Supplied information:
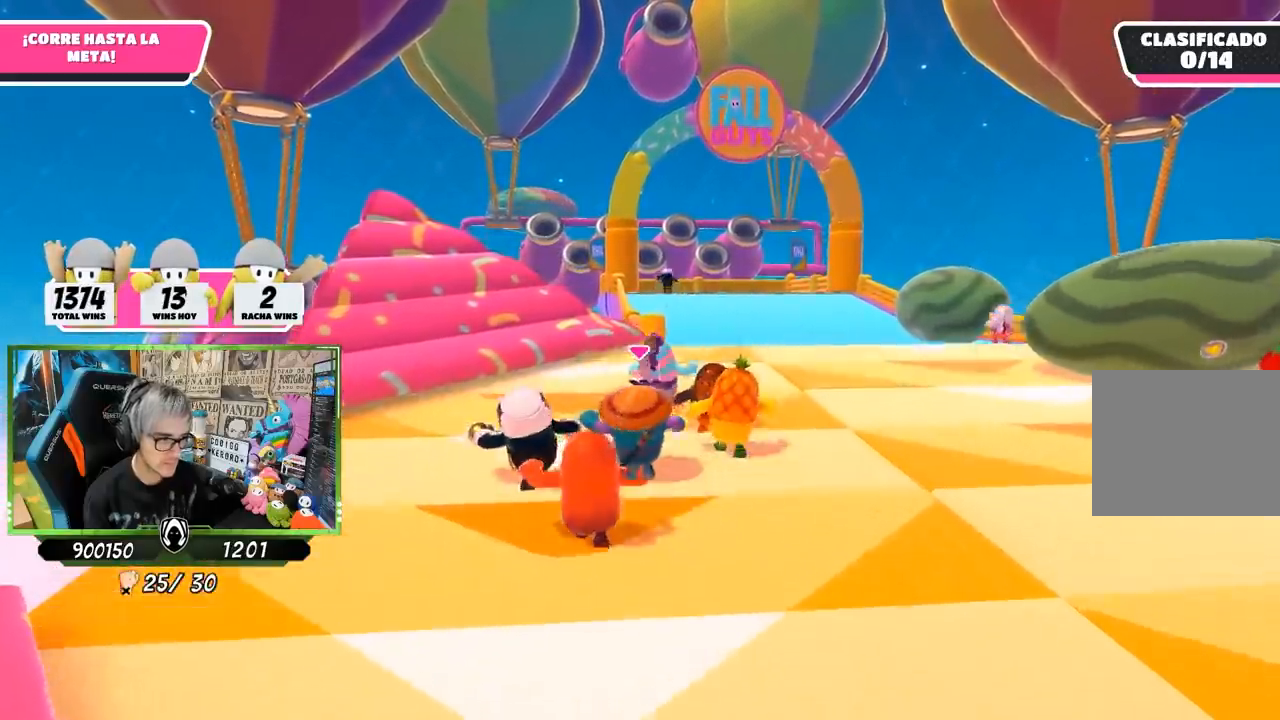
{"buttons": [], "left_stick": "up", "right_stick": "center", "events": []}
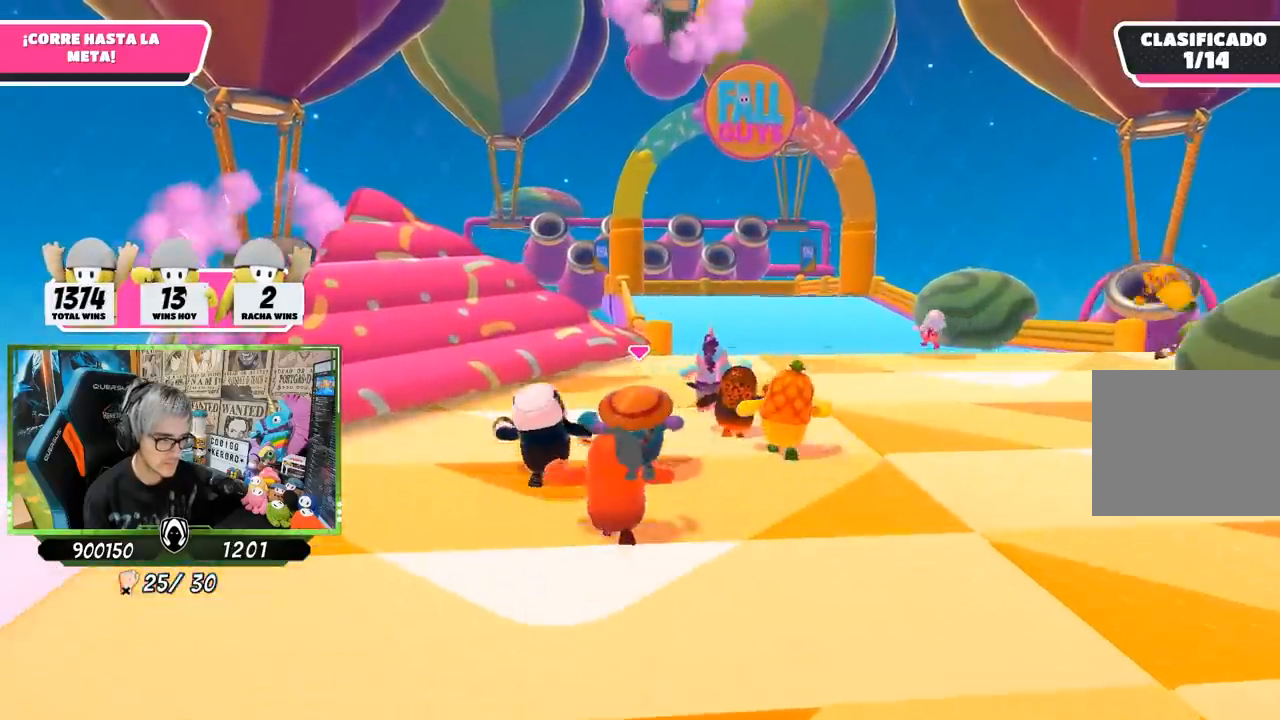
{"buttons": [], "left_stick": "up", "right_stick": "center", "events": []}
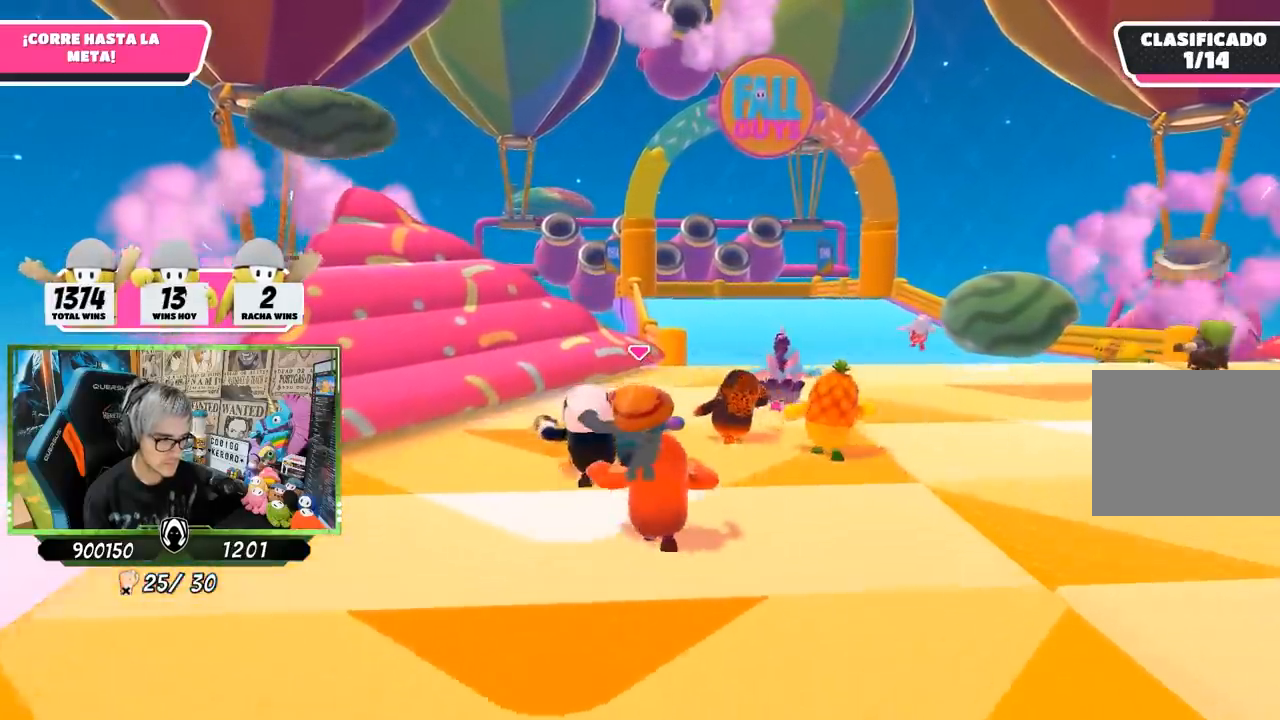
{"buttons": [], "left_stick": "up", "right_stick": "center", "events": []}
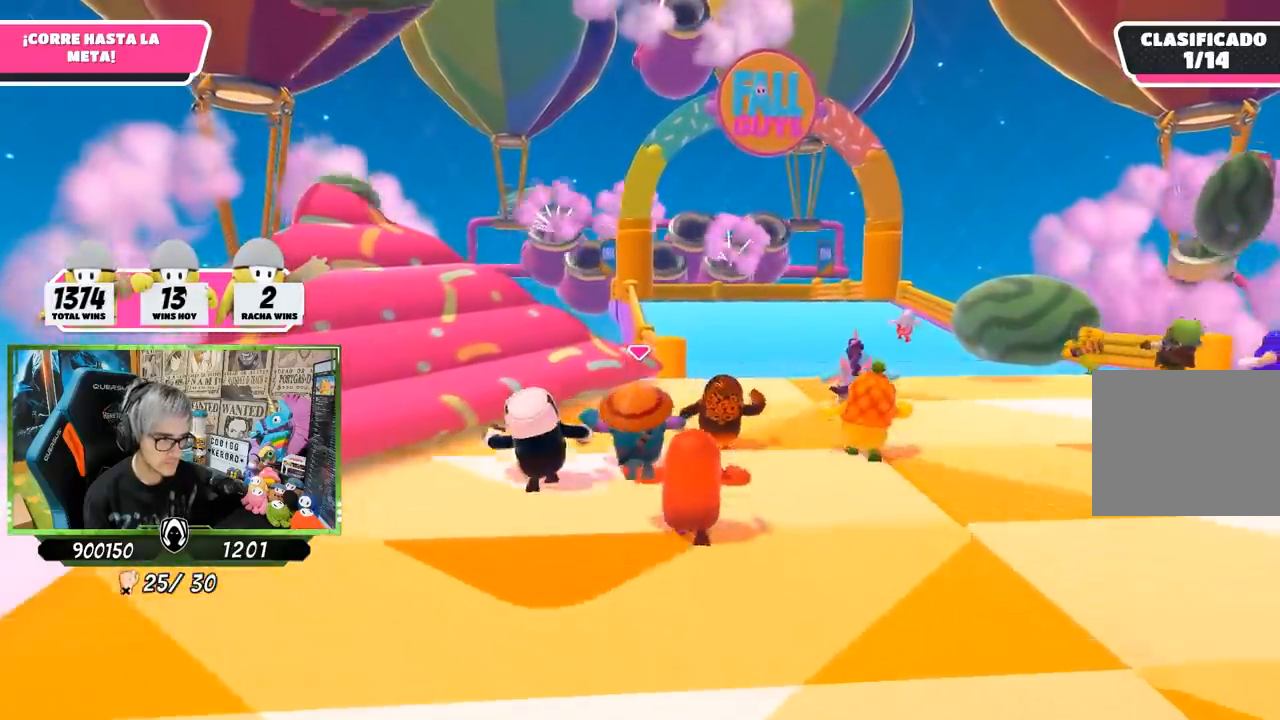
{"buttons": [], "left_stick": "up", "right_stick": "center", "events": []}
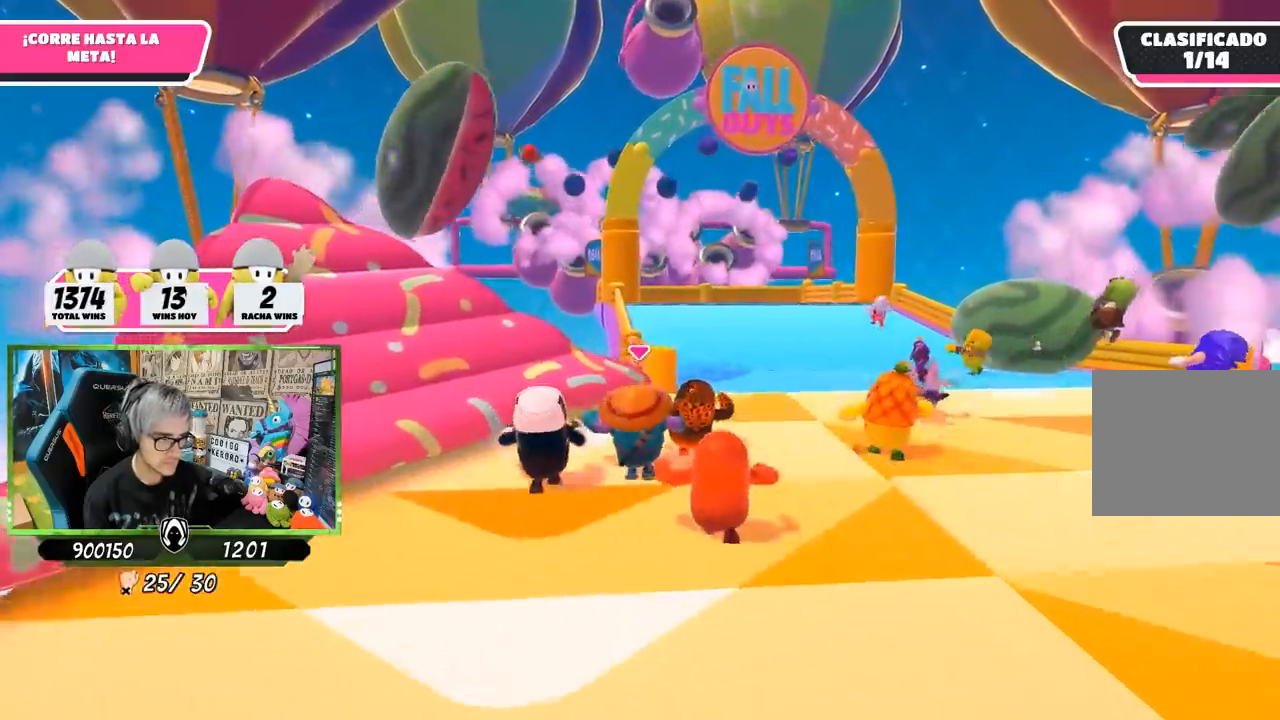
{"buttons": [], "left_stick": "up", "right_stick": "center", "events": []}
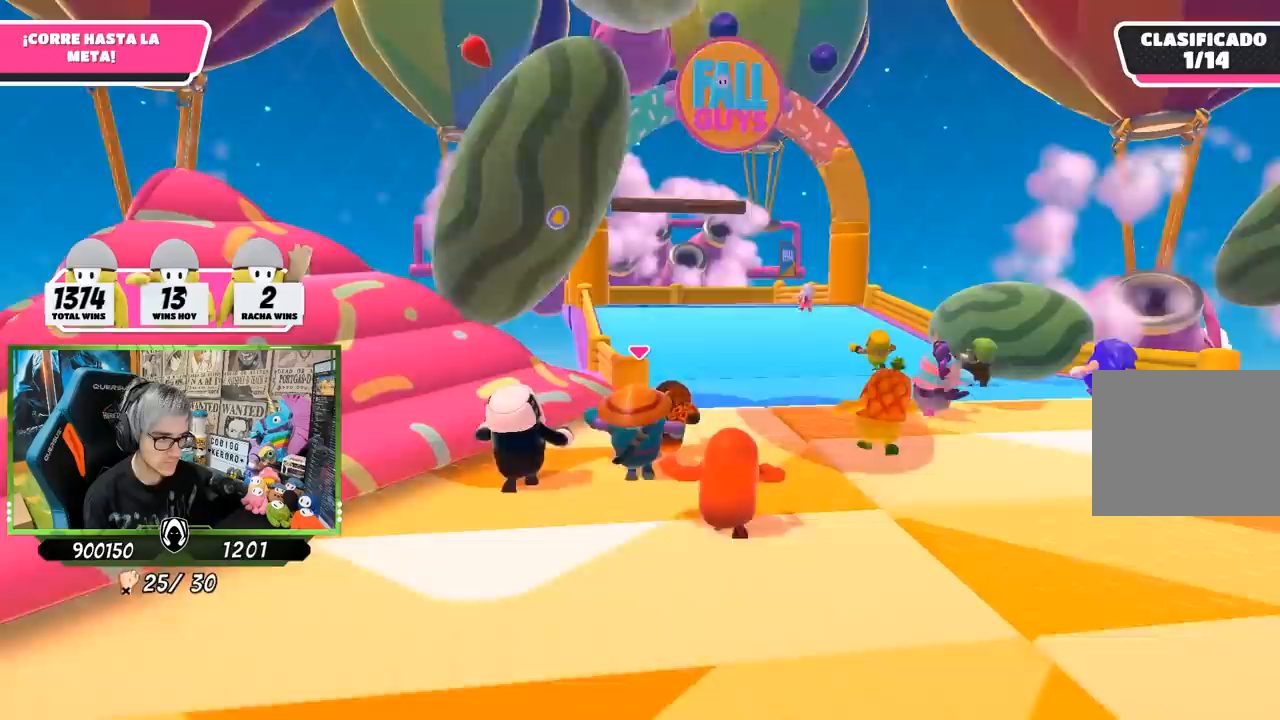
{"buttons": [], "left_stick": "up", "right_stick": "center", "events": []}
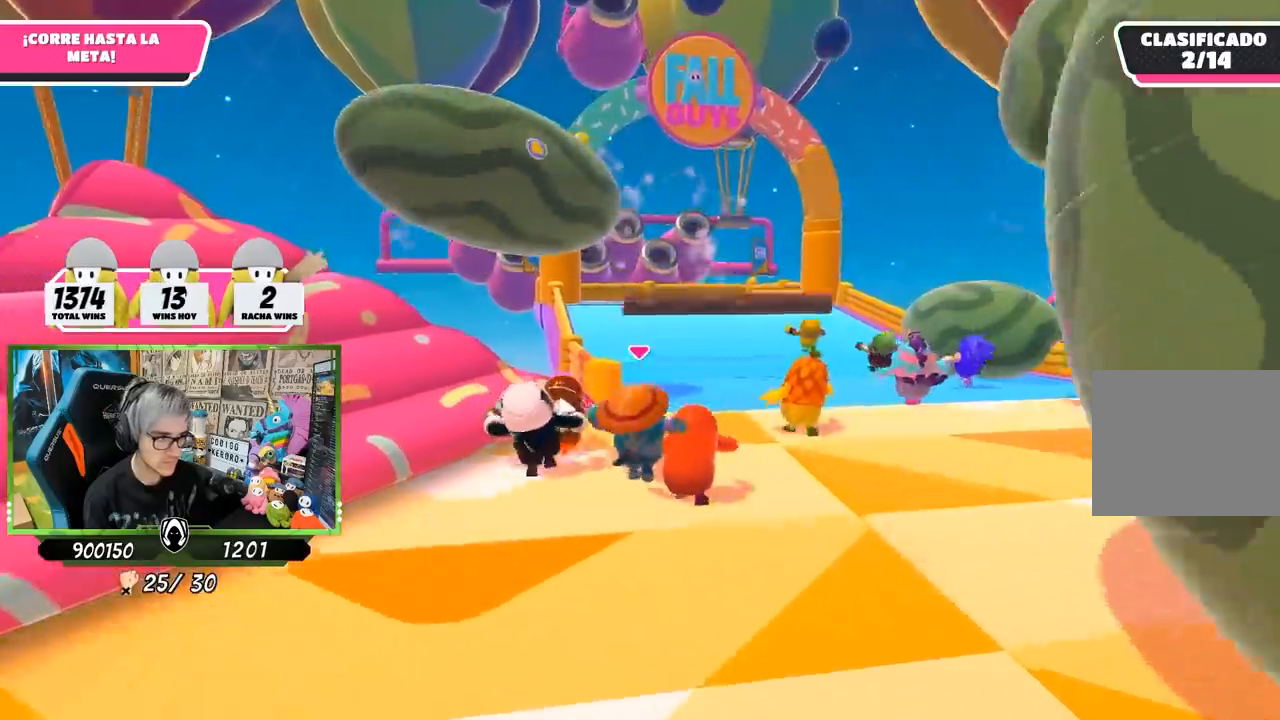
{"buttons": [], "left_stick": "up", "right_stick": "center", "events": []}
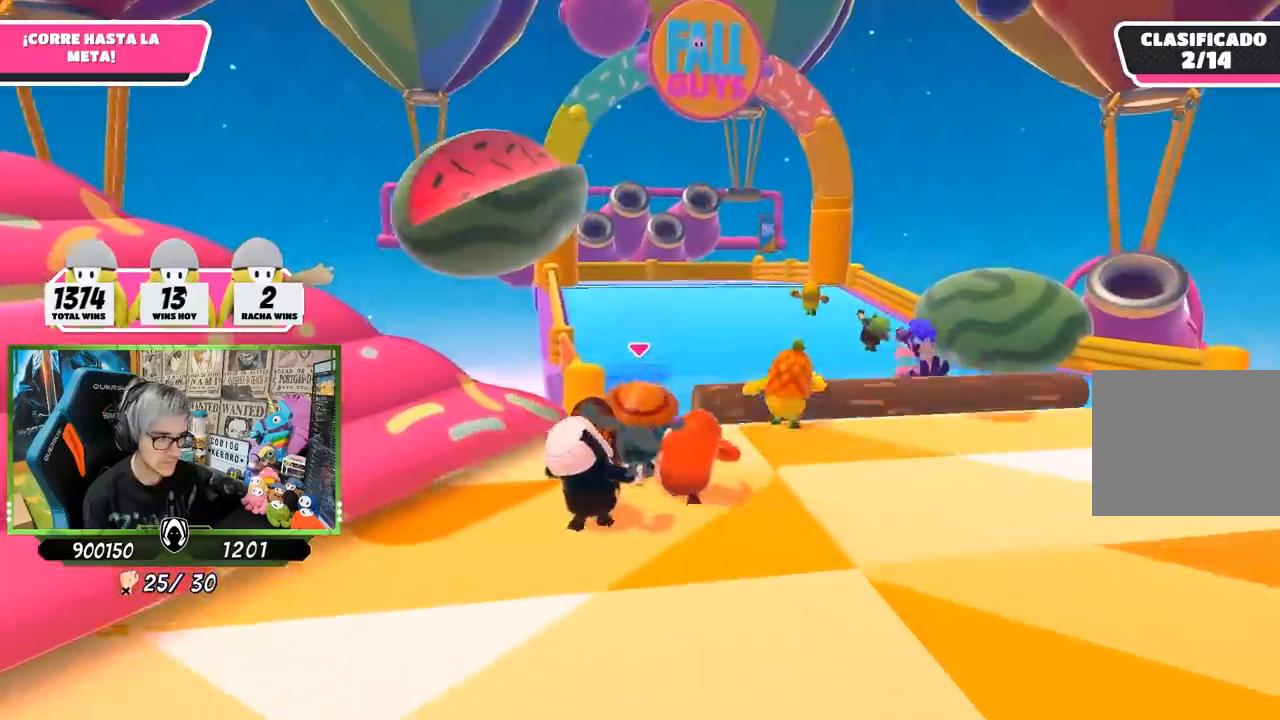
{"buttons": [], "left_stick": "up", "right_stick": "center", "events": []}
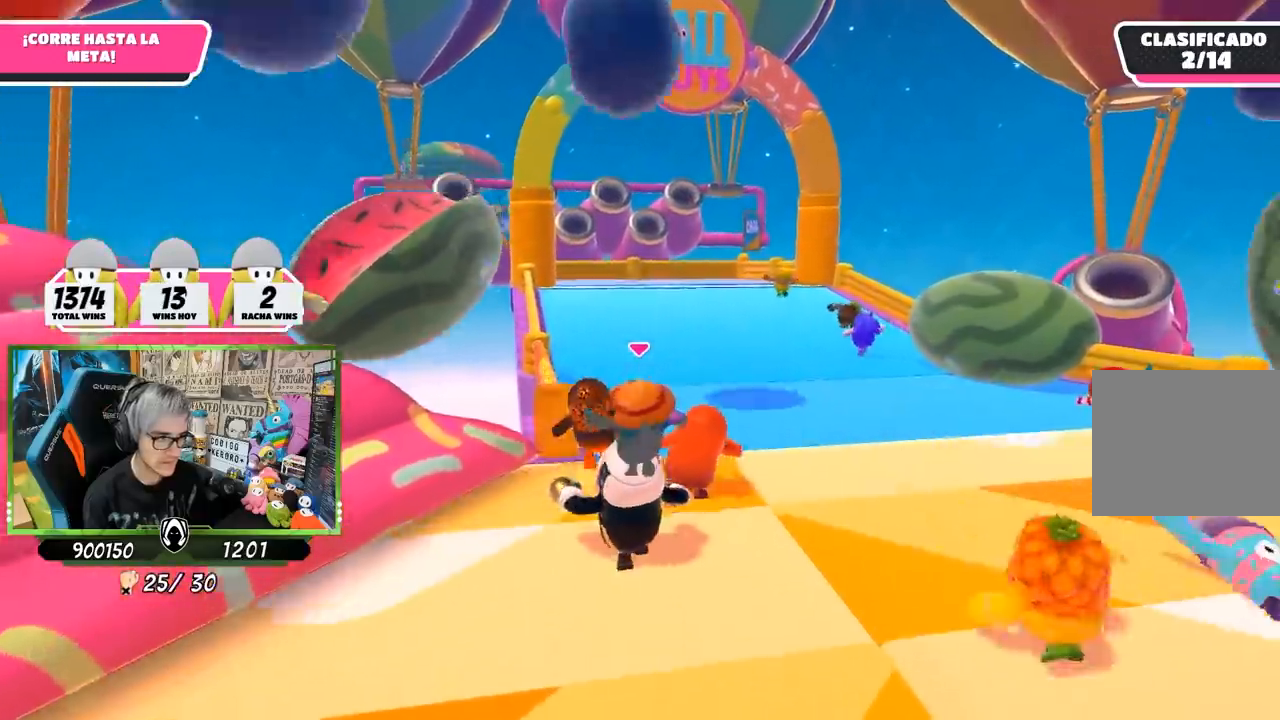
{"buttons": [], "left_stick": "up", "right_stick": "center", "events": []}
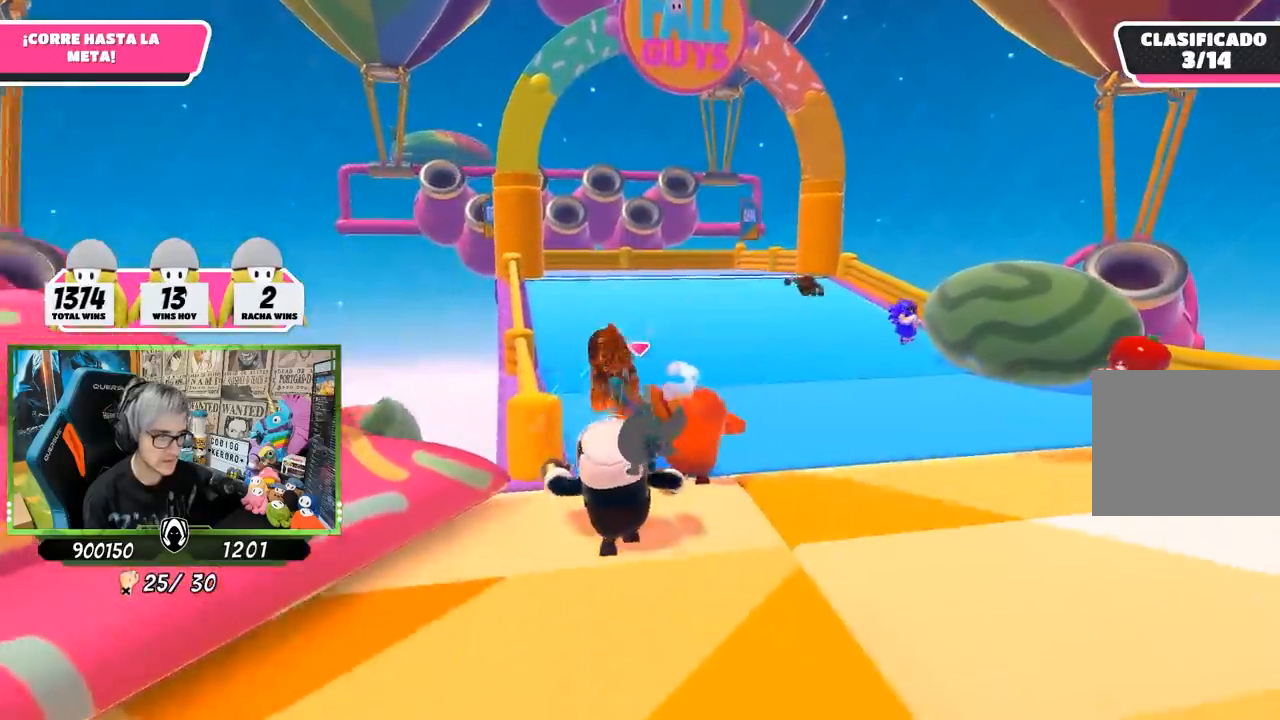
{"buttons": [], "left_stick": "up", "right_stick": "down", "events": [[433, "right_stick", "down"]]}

Problem description:
Output the data verbatim, images excluded.

Result of the exercise:
{"buttons": [], "left_stick": "up", "right_stick": "center", "events": []}
{"buttons": [], "left_stick": "up", "right_stick": "center", "events": []}
{"buttons": [], "left_stick": "up", "right_stick": "center", "events": []}
{"buttons": [], "left_stick": "up", "right_stick": "center", "events": []}
{"buttons": [], "left_stick": "up", "right_stick": "center", "events": []}
{"buttons": [], "left_stick": "up", "right_stick": "center", "events": []}
{"buttons": [], "left_stick": "up", "right_stick": "center", "events": []}
{"buttons": [], "left_stick": "up", "right_stick": "center", "events": []}
{"buttons": [], "left_stick": "up", "right_stick": "center", "events": []}
{"buttons": [], "left_stick": "up", "right_stick": "down", "events": [[433, "right_stick", "down"]]}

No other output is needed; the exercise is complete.